La Iglesia debe dejar de aceptar dinero del Estado al que debe denunciar
Hay algo profundamente incoherente —y peligrosamente cómodo— en la actitud de buena parte de la jerarquía eclesiástica actual: reciben dinero del Estado mientras guardan silencio ante sus abusos. O lo que es peor, los bendicen.
¿Cómo se puede ser voz profética si se depende económicamente del poder político? ¿Cómo se puede denunciar la injusticia si se vive financiado por quienes la promueven? Una Iglesia que se arrodilla ante el BOE no puede ser libre, ni fiel a su misión.
El Estado actual, regido por gobiernos que han hecho de la ideología un dogma de fe, promueve leyes abiertamente contrarias al Evangelio: aborto, eutanasia, ataques a la familia, persecución velada a quienes no piensan como ellos… y ahora, una ofensiva descarada para destruir la memoria de la reconciliación nacional representada en el Valle de los Caídos. ¿Y qué hace la Iglesia institucional? Salvo contadas excepciones, calla. Otorga. Se esconde.
La razón es evidente: no se muerde la mano que da de comer. Pero ese silencio comprado tiene un precio: la pérdida de credibilidad, de autoridad moral y de alma. La Iglesia que acepta dinero del Estado para mantener su estructura, sus templos o su influencia, se convierte poco a poco en una ONG bien vista, inofensiva y sumisa.
Si quiere recuperar su voz, la Iglesia debe romper con esa dependencia. Volver a confiar en su pueblo, en la generosidad de los fieles y, sobre todo, en la fuerza de la verdad.
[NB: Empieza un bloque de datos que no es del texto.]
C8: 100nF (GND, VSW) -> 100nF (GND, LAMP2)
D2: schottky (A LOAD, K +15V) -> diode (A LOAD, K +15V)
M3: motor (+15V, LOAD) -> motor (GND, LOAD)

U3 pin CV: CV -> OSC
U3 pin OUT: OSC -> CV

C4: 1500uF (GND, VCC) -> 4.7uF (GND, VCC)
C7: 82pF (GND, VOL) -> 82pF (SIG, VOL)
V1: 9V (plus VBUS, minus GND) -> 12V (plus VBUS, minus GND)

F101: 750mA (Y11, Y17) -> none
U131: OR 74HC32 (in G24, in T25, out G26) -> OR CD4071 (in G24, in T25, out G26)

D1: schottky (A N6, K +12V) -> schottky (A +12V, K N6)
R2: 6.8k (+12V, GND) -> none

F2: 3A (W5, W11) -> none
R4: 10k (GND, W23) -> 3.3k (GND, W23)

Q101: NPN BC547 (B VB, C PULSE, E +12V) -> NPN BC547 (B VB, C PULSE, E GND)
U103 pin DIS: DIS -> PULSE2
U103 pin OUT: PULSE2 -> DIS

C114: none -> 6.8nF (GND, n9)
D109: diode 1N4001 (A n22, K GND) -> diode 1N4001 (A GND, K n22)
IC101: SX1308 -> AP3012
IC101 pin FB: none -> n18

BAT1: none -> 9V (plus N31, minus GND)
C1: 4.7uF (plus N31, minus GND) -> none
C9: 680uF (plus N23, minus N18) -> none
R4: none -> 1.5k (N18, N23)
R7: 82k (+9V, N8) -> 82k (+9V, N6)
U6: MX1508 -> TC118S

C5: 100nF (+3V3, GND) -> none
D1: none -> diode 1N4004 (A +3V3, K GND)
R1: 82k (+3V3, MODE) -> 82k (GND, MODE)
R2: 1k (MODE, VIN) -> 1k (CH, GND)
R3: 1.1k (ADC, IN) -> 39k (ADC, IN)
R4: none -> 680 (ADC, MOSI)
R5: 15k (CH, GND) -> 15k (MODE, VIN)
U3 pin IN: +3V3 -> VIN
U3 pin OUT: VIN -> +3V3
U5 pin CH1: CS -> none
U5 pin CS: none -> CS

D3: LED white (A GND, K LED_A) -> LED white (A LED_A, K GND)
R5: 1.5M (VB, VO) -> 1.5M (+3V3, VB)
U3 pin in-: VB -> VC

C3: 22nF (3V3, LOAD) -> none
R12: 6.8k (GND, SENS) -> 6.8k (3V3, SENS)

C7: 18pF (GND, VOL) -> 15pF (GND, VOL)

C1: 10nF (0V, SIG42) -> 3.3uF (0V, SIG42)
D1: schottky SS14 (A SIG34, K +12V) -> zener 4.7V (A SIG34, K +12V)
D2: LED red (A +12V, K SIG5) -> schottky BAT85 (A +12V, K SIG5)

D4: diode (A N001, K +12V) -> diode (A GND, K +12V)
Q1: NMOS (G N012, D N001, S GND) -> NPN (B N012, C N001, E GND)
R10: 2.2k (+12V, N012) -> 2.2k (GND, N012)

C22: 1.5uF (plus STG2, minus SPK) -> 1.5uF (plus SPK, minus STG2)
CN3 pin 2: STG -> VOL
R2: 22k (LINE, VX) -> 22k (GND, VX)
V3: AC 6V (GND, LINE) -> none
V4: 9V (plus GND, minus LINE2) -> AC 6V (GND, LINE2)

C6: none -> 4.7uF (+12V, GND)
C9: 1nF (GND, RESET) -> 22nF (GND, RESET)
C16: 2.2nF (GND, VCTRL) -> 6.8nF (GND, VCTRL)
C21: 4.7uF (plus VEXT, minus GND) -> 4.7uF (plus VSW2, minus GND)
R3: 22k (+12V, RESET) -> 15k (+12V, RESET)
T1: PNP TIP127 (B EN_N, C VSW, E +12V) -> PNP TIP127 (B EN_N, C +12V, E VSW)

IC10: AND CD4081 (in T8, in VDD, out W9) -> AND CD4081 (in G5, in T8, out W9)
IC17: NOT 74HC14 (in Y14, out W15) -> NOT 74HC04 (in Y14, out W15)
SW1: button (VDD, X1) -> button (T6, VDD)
Solo entonces podrá mirar de frente al poder, denunciar el pecado del mundo y ser verdaderamente libre. Como lo fueron los mártires. Como lo fueron los obispos asesinados por el Frente Popular. Como lo exige la hora presente.
Una Iglesia financiada por el poder será siempre débil ante él. Una Iglesia libre, aunque pobre, será siempre invencible.